§ SUPPLIED INFORMATION
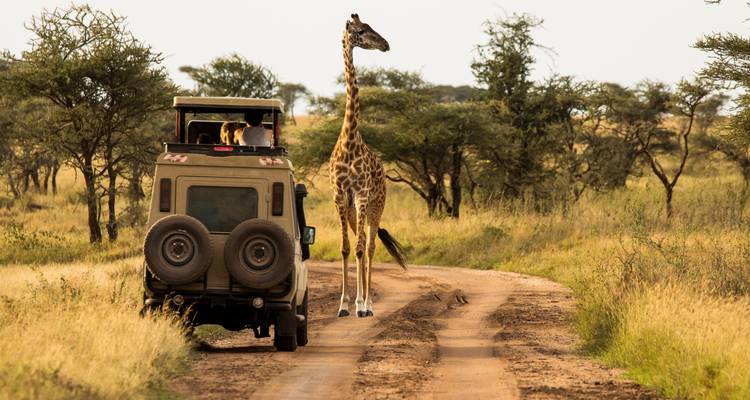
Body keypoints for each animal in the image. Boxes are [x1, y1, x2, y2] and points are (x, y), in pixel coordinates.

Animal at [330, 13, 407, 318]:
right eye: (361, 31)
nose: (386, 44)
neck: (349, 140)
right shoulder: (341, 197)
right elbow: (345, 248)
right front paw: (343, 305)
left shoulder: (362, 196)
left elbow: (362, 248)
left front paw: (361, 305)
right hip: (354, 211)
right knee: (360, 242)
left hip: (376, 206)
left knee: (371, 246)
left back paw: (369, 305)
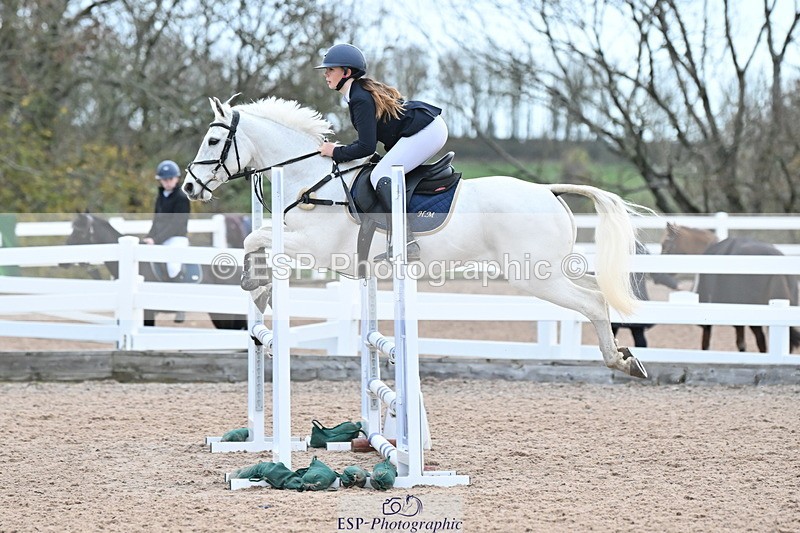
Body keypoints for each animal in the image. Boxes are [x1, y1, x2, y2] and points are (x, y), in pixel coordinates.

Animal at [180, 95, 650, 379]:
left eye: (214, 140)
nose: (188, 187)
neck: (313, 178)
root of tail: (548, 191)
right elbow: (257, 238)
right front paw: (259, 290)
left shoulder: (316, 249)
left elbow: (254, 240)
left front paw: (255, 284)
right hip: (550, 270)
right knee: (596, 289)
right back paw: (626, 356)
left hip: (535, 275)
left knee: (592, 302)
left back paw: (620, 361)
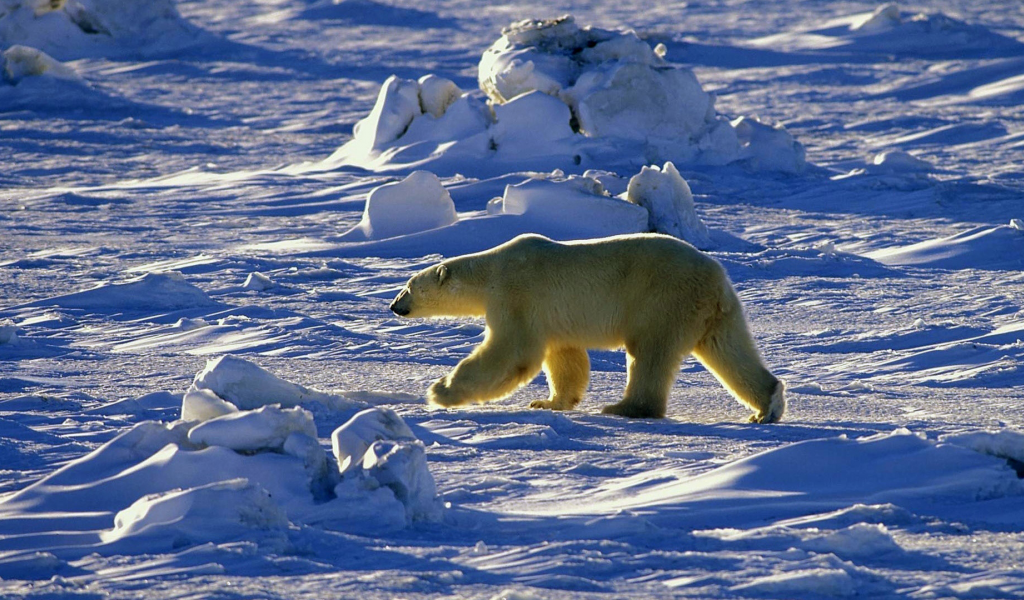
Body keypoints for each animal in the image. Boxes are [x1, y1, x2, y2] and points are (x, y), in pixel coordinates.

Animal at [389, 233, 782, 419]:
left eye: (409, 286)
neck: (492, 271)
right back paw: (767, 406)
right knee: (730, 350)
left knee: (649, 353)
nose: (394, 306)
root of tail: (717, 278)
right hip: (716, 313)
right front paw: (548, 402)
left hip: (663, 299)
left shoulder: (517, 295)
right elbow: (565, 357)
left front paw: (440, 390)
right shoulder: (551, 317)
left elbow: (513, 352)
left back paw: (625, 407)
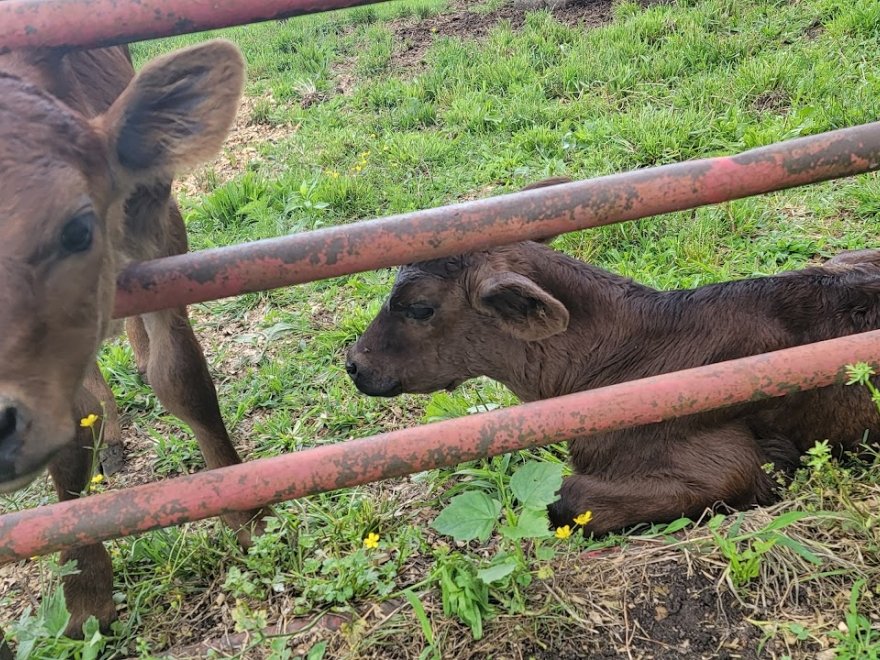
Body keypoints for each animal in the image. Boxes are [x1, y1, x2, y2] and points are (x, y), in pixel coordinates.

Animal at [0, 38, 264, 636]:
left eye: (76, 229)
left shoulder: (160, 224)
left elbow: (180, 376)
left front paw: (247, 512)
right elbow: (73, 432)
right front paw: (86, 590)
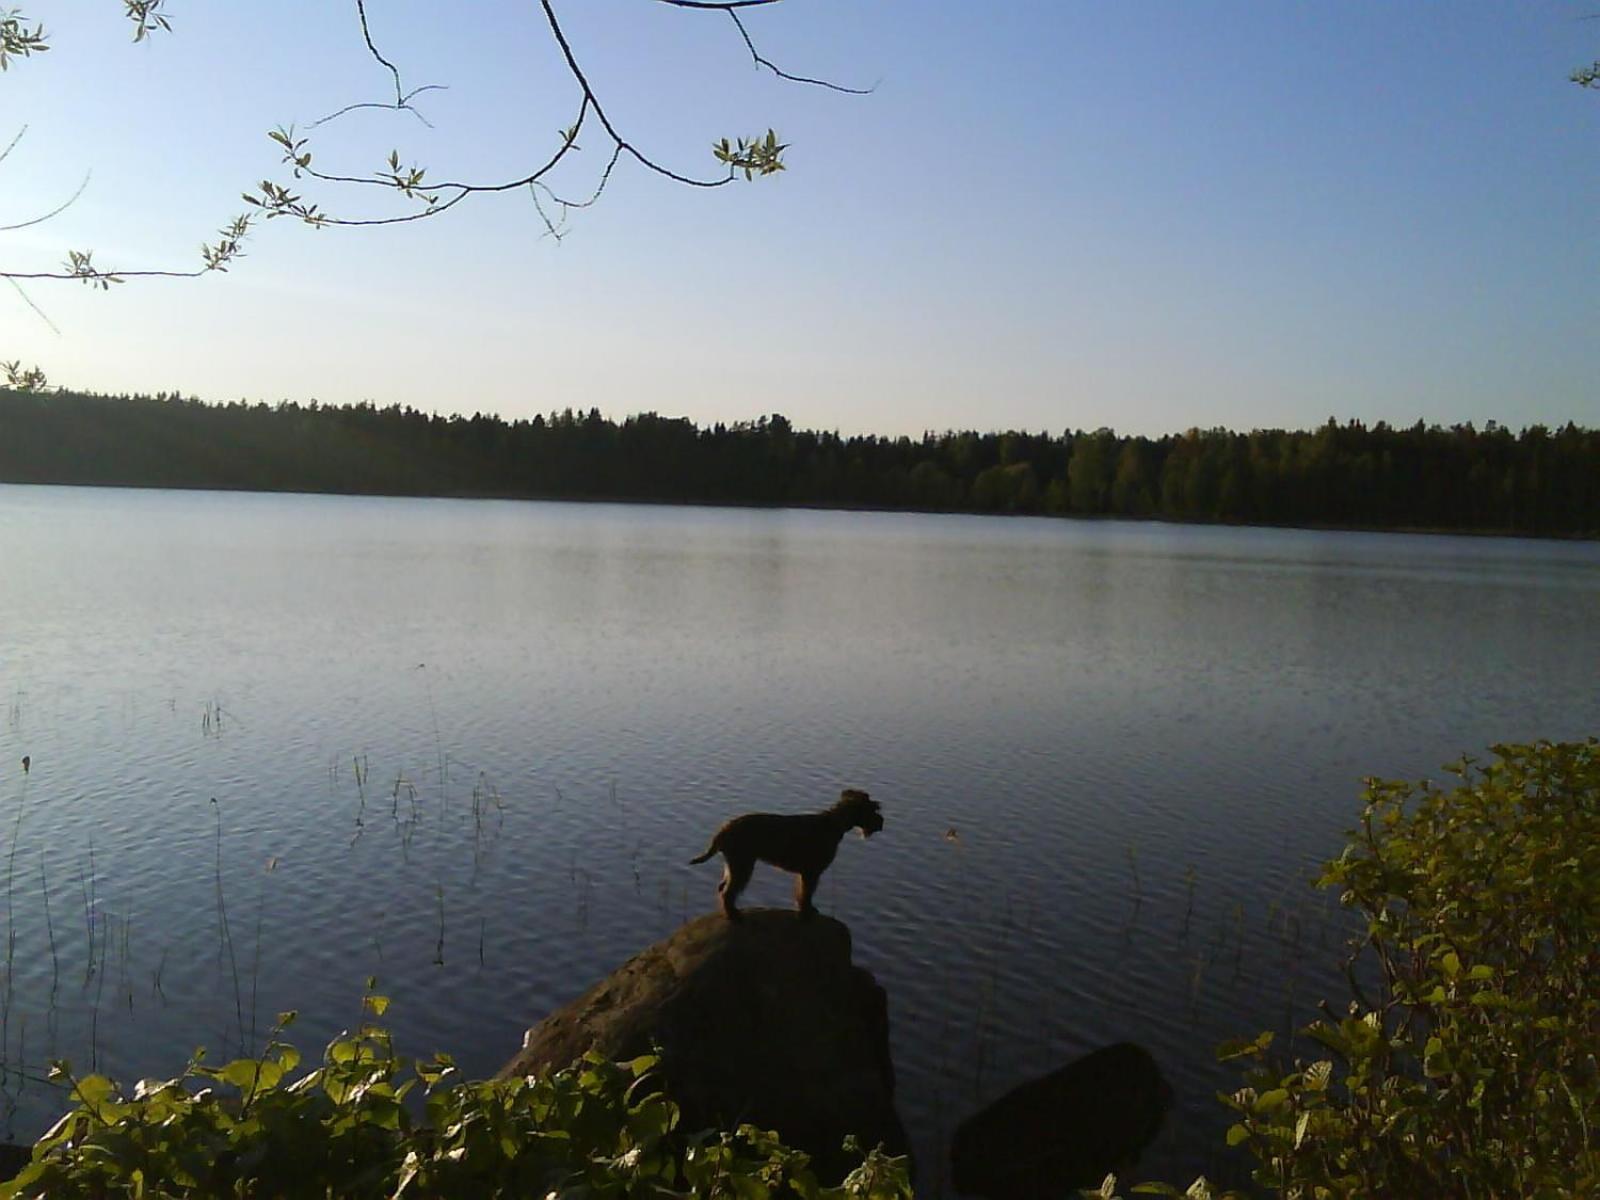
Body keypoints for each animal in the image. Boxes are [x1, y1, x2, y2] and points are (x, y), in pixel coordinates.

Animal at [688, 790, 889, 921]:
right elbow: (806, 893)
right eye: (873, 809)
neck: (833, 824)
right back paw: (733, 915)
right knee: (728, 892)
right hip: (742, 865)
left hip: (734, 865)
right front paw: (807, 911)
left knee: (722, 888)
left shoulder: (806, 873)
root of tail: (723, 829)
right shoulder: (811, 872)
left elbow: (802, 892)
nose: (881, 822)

§ ACTION ITEM
Leaving each picture behind, please give again exactly the lines above from the one with "left elbow: (513, 352)" through the one with "right front paw: (86, 590)", both included, and no others.

§ WRITTEN SOLUTION
left elbow: (513, 352)
left back paw: (625, 407)
Body keypoints for each animal in the image. Boxes are [x1, y1, x2, y2] and points are (x, y), in pixel coordinates.

Animal at [0, 38, 264, 636]:
left eye: (76, 229)
left shoulder: (160, 224)
left elbow: (180, 376)
left front paw: (247, 512)
right elbow: (73, 432)
right front paw: (86, 590)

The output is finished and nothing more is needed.